[Records to process Boundary: Start]
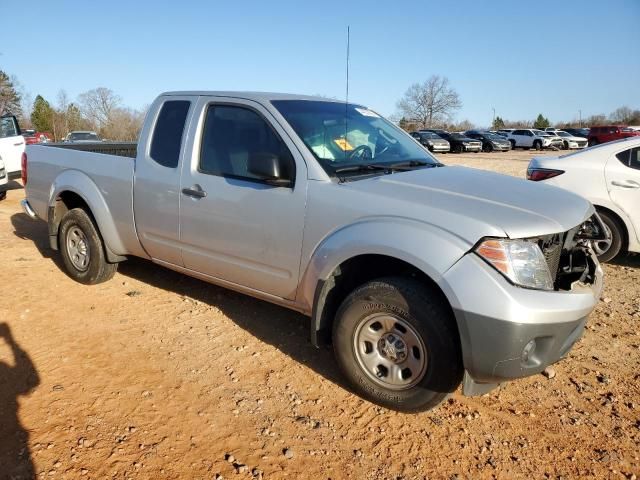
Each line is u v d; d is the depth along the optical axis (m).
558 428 3.06
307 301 3.45
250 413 3.13
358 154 3.77
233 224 3.74
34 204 5.60
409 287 2.94
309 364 3.71
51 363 3.63
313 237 3.33
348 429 3.02
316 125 3.74
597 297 3.12
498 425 3.08
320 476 2.66
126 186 4.50
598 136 36.12
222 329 4.22
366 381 3.20
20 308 4.54
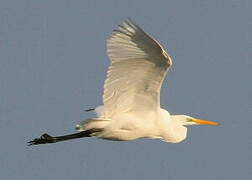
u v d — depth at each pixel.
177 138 16.73
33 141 16.58
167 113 16.31
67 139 16.34
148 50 14.12
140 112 15.69
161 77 14.85
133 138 15.91
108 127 15.55
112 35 13.93
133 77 14.91
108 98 15.20
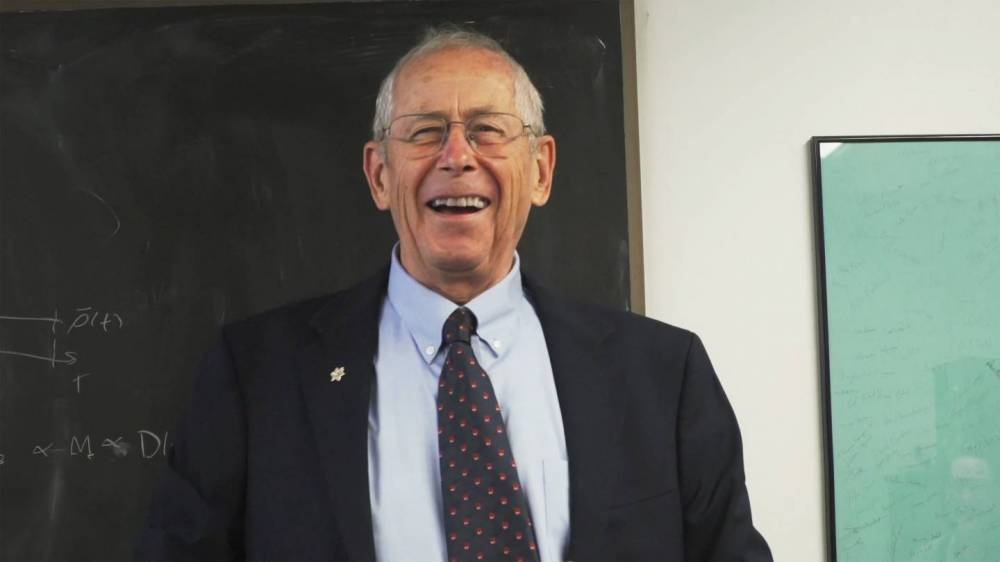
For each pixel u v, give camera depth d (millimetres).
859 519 1816
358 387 1429
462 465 1391
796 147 1871
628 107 1825
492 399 1433
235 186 1819
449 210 1463
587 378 1479
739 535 1443
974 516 1818
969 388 1831
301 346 1489
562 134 1825
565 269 1811
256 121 1827
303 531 1366
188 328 1800
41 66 1832
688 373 1520
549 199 1819
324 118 1829
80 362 1793
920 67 1892
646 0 1885
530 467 1425
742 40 1883
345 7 1843
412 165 1458
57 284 1802
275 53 1836
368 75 1836
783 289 1854
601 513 1390
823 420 1830
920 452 1825
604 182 1818
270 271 1811
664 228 1851
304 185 1820
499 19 1843
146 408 1790
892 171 1850
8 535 1771
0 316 1796
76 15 1840
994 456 1826
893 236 1842
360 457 1381
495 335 1502
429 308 1488
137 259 1807
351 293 1566
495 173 1453
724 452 1486
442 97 1459
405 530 1376
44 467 1780
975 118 1889
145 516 1775
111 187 1813
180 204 1814
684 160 1862
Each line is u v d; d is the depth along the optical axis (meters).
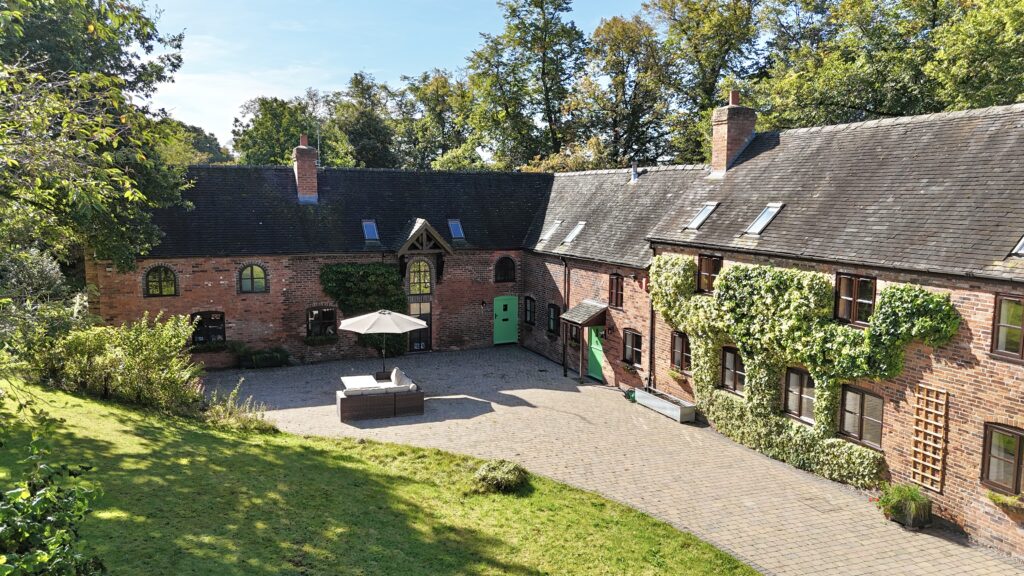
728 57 43.53
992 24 27.23
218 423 17.64
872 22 35.19
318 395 23.48
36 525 5.06
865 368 15.01
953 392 13.64
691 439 19.25
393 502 13.28
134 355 18.08
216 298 27.00
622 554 12.17
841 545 13.17
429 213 31.17
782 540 13.34
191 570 9.08
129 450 13.56
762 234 18.36
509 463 15.69
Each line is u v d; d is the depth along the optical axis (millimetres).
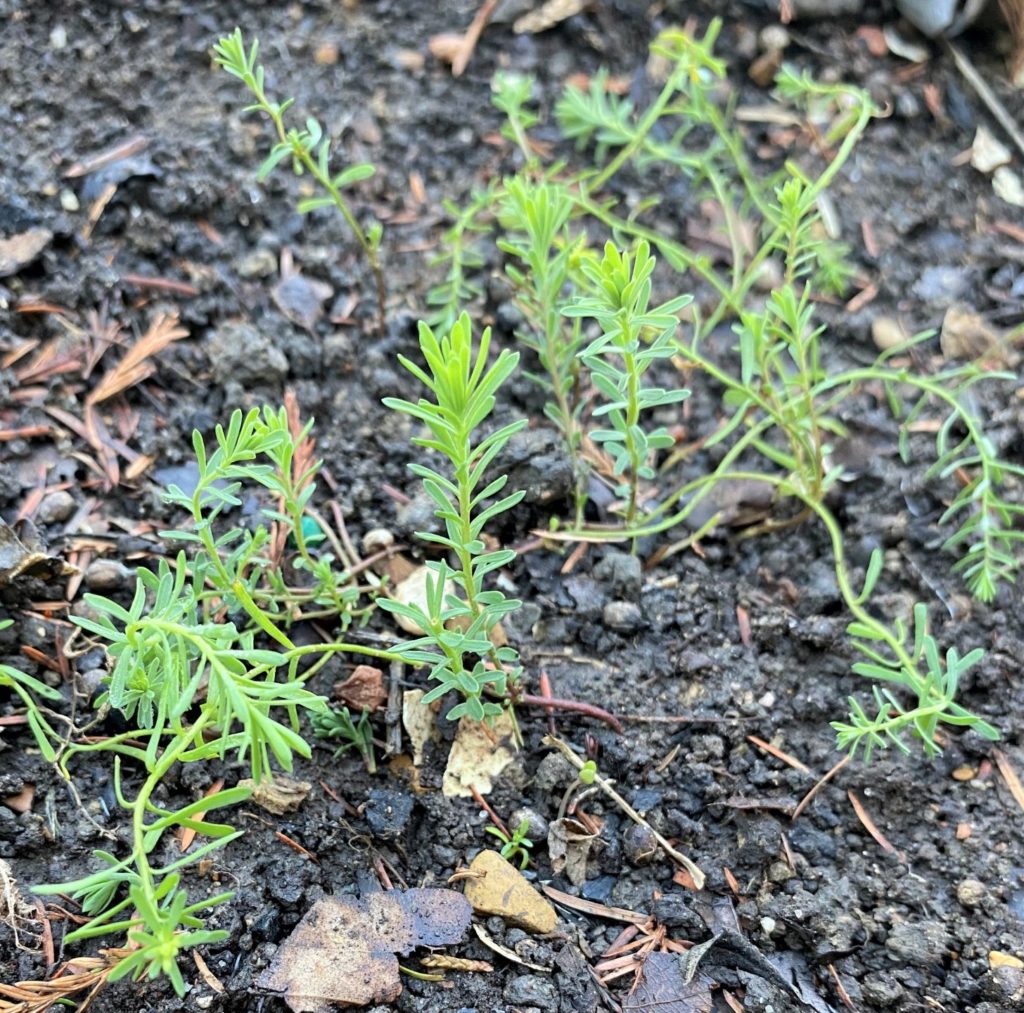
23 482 416
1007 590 424
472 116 528
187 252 472
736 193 520
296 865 360
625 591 419
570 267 409
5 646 382
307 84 521
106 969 336
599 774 385
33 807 364
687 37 513
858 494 448
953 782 391
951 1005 356
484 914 359
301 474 420
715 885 371
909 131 532
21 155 475
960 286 491
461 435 311
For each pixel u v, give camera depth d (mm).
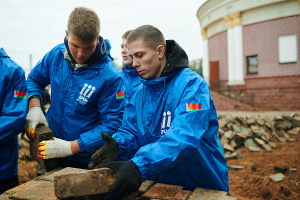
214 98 14086
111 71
[Records to process Boundary: End]
_Exercise goal_
Repeat the listing above in full, exactly, and omit its pictures.

_Answer box_
Each line is u v d; d is the depth along the optical axis (m).
558 428 3.06
307 301 3.45
250 413 3.13
358 154 3.77
233 224 3.74
34 204 5.60
409 287 2.94
309 364 3.71
51 363 3.63
313 237 3.33
348 429 3.02
316 125 3.74
597 297 3.12
498 425 3.08
320 476 2.66
126 186 4.50
598 136 36.12
222 329 4.22
366 381 3.20
20 308 4.54
u v d — depth at each pixel.
177 138 16.73
33 141 16.58
167 113 16.31
67 139 16.34
148 50 14.12
140 112 15.69
161 77 14.85
133 138 15.91
108 127 15.55
112 35 13.93
133 77 14.91
108 98 15.20
For each pixel u v, give camera depth d (millimetres).
859 519 1816
358 387 1429
462 465 1391
796 147 1871
628 107 1825
492 399 1433
235 186 1819
449 210 1463
587 378 1479
739 535 1443
974 516 1818
969 388 1831
301 346 1489
562 134 1825
565 269 1811
256 121 1827
303 531 1366
188 328 1800
41 66 1832
688 373 1520
549 199 1819
324 118 1829
80 362 1793
920 67 1892
646 0 1885
530 467 1425
742 40 1883
345 7 1843
412 165 1458
57 284 1802
275 53 1836
368 75 1836
783 289 1854
601 513 1390
823 420 1830
920 452 1825
604 182 1818
270 271 1811
664 228 1851
304 185 1820
499 19 1843
146 408 1790
892 171 1850
8 535 1771
0 316 1796
76 15 1840
994 456 1826
893 236 1842
360 457 1381
495 335 1502
429 308 1488
137 259 1807
351 293 1566
495 173 1453
724 452 1486
442 97 1459
405 530 1376
44 467 1780
975 118 1889
145 516 1775
111 187 1813
180 204 1814
684 160 1862
Each line is u v d; d is the depth along the optical axis (meters).
728 57 43.53
992 24 27.23
218 423 17.64
872 22 35.19
318 395 23.48
36 525 5.06
865 368 15.01
953 392 13.64
691 439 19.25
393 502 13.28
134 355 18.08
216 298 27.00
622 554 12.17
841 545 13.17
429 213 31.17
782 540 13.34
191 570 9.08
129 450 13.56
762 234 18.36
509 463 15.69
Each line is u v d; d is the depth along the optical axis (millimetres).
23 482 416
1007 590 424
472 116 528
187 252 472
736 193 520
296 865 360
625 591 419
570 267 409
5 646 382
307 84 521
106 969 336
599 774 385
33 807 364
687 37 513
858 494 448
953 782 391
951 1005 356
484 914 359
301 474 420
715 885 371
909 131 532
21 155 475
960 286 491
461 435 311
For each pixel u v, give camera depth d (mm).
214 98 14086
111 71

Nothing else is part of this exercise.